• _Problem to solve_
The answer must be every line of the records in which the string "lines" appears.

• _Extracted material_
####

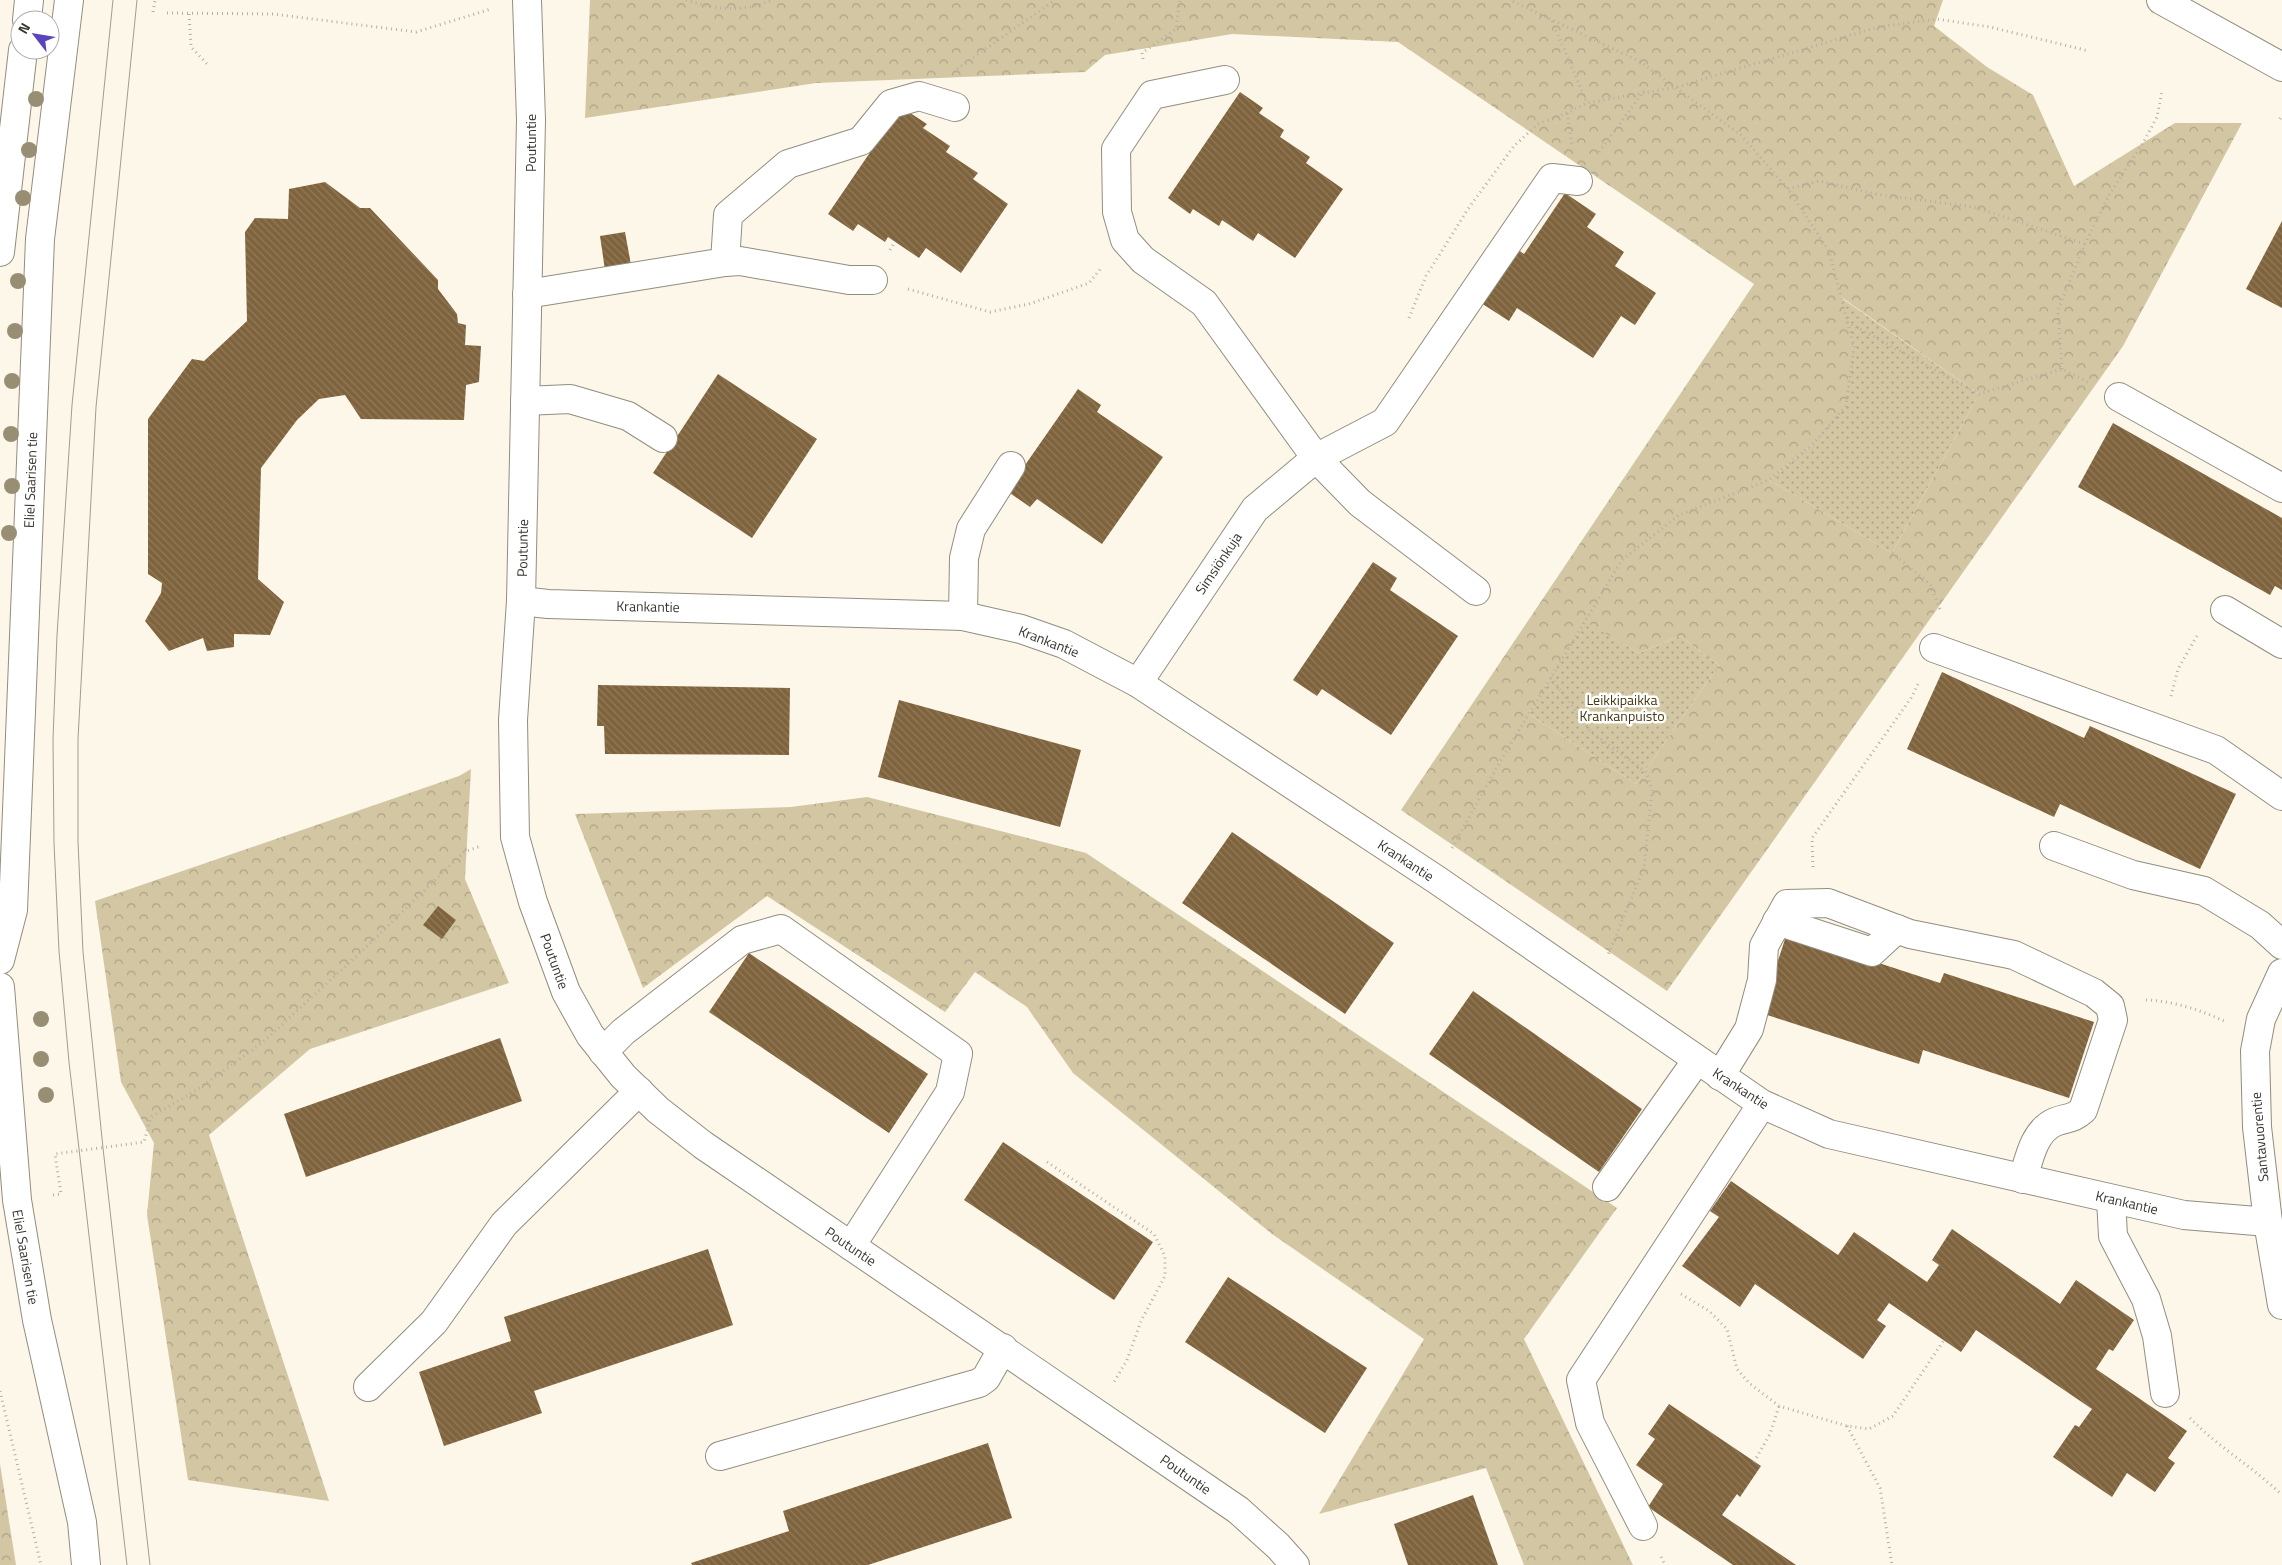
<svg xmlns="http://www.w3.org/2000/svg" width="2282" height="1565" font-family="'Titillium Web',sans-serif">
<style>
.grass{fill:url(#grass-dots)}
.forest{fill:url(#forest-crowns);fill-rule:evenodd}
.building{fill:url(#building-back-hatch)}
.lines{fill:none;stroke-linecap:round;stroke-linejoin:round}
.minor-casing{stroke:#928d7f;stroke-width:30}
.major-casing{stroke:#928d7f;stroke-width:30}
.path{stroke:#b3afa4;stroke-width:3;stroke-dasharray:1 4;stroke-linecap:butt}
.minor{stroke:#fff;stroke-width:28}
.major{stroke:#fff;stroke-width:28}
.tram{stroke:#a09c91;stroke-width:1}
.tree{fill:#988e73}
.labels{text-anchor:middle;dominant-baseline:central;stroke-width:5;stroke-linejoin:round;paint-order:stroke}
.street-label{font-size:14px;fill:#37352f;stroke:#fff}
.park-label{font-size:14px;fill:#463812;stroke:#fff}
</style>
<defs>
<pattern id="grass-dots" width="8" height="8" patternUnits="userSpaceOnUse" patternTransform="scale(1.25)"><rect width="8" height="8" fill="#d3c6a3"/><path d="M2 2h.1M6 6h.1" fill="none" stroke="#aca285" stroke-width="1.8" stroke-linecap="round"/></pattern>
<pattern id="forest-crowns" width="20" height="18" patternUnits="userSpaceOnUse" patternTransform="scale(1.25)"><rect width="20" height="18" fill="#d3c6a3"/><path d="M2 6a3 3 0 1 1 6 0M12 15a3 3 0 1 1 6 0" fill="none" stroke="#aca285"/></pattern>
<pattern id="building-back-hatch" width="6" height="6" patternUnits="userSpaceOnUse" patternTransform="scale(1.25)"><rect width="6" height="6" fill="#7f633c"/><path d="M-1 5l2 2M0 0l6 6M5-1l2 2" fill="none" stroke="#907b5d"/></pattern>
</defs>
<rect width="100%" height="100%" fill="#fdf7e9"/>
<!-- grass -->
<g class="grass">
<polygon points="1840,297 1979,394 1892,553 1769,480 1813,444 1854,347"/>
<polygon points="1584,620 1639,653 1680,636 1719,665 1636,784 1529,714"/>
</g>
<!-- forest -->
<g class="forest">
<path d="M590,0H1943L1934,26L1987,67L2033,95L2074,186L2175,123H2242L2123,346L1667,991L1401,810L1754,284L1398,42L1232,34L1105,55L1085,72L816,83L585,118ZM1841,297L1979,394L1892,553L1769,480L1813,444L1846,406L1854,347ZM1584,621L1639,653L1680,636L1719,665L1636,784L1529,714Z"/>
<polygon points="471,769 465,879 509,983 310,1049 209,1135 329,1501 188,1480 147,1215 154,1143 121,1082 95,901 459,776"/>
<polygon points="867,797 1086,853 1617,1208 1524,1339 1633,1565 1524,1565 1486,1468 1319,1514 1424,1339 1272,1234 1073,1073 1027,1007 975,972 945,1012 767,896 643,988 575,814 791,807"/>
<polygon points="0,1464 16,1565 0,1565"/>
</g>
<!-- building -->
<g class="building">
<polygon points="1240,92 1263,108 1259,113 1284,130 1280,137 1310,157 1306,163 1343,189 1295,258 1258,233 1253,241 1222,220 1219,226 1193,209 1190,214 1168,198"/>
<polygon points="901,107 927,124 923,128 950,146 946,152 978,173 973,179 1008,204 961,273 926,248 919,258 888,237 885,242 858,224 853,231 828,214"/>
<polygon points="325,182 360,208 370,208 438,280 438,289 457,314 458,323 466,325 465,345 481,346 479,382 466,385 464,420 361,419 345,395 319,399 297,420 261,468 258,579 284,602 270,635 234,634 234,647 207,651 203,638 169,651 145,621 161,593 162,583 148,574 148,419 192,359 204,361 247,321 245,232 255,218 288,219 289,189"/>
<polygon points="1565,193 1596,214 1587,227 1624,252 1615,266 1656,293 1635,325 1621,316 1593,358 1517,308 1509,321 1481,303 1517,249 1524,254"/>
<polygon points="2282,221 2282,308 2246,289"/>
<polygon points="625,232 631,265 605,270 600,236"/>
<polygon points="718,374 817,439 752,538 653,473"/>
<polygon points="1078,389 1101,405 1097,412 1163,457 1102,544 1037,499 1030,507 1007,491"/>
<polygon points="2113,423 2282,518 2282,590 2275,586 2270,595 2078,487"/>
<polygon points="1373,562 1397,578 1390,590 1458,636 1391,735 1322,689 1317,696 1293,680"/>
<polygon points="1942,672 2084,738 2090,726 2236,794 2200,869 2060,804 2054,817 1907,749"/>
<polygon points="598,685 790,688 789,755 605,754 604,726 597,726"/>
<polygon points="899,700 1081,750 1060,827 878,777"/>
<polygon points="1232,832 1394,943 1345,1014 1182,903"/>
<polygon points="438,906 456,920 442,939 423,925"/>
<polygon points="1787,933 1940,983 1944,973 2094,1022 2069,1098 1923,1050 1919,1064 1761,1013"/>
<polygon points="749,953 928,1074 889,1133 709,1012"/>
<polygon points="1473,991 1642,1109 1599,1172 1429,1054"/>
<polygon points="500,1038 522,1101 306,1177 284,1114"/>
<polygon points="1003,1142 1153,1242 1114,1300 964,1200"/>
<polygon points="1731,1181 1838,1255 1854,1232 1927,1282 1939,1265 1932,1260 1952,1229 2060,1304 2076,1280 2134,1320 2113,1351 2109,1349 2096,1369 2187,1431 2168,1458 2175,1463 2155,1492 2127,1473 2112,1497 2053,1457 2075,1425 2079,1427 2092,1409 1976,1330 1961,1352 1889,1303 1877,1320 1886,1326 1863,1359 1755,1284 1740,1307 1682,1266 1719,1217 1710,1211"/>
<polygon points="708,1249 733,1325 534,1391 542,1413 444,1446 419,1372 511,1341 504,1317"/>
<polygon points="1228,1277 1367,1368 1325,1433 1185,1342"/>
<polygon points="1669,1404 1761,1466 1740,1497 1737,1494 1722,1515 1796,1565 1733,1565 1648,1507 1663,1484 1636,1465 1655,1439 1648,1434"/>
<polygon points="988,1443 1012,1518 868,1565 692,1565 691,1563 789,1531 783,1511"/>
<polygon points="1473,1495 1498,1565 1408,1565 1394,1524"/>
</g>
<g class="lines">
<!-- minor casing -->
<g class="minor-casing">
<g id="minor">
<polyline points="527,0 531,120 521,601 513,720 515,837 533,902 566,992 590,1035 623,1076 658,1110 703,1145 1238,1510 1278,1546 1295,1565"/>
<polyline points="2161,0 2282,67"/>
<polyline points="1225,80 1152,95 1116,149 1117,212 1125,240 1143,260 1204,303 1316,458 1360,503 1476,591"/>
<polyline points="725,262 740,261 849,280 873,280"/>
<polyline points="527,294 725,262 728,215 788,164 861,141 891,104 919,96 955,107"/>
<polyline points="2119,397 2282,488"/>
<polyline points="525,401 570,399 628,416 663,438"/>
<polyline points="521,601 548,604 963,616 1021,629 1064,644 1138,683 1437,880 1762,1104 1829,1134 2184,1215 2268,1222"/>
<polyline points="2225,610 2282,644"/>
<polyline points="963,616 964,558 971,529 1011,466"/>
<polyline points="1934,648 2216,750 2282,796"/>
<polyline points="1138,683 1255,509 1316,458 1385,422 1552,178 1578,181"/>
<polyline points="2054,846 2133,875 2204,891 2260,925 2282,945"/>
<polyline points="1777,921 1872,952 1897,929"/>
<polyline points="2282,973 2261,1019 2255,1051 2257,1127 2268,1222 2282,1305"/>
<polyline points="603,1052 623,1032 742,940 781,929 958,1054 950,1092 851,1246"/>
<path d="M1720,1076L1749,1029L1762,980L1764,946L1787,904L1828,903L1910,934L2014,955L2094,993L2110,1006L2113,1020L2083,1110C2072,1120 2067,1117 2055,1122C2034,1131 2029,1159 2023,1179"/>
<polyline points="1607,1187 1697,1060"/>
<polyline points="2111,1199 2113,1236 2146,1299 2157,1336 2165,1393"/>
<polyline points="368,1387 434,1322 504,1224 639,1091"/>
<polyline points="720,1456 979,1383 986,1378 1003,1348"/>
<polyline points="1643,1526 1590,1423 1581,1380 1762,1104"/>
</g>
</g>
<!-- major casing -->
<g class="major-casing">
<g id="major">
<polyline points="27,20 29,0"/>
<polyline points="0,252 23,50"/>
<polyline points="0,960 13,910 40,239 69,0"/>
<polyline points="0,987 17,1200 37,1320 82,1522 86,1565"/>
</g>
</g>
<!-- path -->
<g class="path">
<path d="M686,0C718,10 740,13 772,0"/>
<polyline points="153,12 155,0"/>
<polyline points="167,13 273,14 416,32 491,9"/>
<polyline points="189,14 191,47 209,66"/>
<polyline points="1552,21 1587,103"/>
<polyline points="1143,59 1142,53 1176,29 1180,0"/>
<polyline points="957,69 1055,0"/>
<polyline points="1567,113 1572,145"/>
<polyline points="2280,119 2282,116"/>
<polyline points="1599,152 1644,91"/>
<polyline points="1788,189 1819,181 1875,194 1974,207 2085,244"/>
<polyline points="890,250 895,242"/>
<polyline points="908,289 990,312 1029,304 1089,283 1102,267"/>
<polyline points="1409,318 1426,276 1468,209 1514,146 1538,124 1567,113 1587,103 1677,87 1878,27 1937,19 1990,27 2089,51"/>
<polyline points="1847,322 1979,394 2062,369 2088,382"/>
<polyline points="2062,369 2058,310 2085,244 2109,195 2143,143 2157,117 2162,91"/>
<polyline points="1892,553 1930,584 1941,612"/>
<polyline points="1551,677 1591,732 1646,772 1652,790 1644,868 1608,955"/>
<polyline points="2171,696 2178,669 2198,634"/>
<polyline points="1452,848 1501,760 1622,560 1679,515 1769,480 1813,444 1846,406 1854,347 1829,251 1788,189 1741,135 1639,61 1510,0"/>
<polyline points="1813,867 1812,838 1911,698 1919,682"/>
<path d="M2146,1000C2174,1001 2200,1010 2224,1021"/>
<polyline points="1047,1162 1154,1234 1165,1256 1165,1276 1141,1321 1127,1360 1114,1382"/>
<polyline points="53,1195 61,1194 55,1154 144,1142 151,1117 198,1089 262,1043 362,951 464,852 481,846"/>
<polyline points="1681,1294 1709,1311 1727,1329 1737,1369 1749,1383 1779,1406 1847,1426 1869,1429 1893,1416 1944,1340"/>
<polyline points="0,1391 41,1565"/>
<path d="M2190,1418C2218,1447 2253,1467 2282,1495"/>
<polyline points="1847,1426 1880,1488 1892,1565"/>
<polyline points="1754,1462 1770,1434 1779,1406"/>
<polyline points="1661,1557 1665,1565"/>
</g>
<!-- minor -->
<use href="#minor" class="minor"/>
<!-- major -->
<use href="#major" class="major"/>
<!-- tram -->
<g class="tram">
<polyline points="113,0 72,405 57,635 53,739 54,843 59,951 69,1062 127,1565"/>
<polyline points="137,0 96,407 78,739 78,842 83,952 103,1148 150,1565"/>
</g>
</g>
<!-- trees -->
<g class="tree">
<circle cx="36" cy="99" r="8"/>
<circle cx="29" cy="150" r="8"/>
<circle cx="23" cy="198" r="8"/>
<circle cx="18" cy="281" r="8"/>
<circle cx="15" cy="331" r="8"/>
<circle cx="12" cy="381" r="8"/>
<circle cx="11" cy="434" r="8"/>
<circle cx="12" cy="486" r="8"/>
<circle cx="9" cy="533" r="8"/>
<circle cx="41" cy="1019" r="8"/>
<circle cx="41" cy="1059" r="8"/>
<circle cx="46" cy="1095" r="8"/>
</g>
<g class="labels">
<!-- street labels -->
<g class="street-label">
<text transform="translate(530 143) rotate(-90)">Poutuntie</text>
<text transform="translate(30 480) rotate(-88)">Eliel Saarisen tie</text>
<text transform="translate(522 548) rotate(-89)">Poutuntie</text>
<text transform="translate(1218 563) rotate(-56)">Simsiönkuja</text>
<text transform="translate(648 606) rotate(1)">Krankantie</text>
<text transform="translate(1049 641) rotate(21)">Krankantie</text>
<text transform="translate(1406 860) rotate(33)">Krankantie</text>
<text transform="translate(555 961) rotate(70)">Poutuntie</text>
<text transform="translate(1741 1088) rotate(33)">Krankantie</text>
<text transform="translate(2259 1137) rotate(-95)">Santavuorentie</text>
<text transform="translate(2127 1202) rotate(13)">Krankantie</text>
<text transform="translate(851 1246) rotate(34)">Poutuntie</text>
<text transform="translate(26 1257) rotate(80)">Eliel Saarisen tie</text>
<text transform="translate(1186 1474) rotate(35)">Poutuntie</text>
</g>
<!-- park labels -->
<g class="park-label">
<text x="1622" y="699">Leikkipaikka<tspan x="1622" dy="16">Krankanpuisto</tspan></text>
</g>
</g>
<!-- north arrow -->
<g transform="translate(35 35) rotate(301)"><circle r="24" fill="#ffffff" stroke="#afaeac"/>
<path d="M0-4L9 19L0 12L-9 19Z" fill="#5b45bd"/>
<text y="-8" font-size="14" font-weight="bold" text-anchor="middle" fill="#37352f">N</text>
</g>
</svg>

####

• _Solution to this problem_
.lines{fill:none;stroke-linecap:round;stroke-linejoin:round}
<g class="lines">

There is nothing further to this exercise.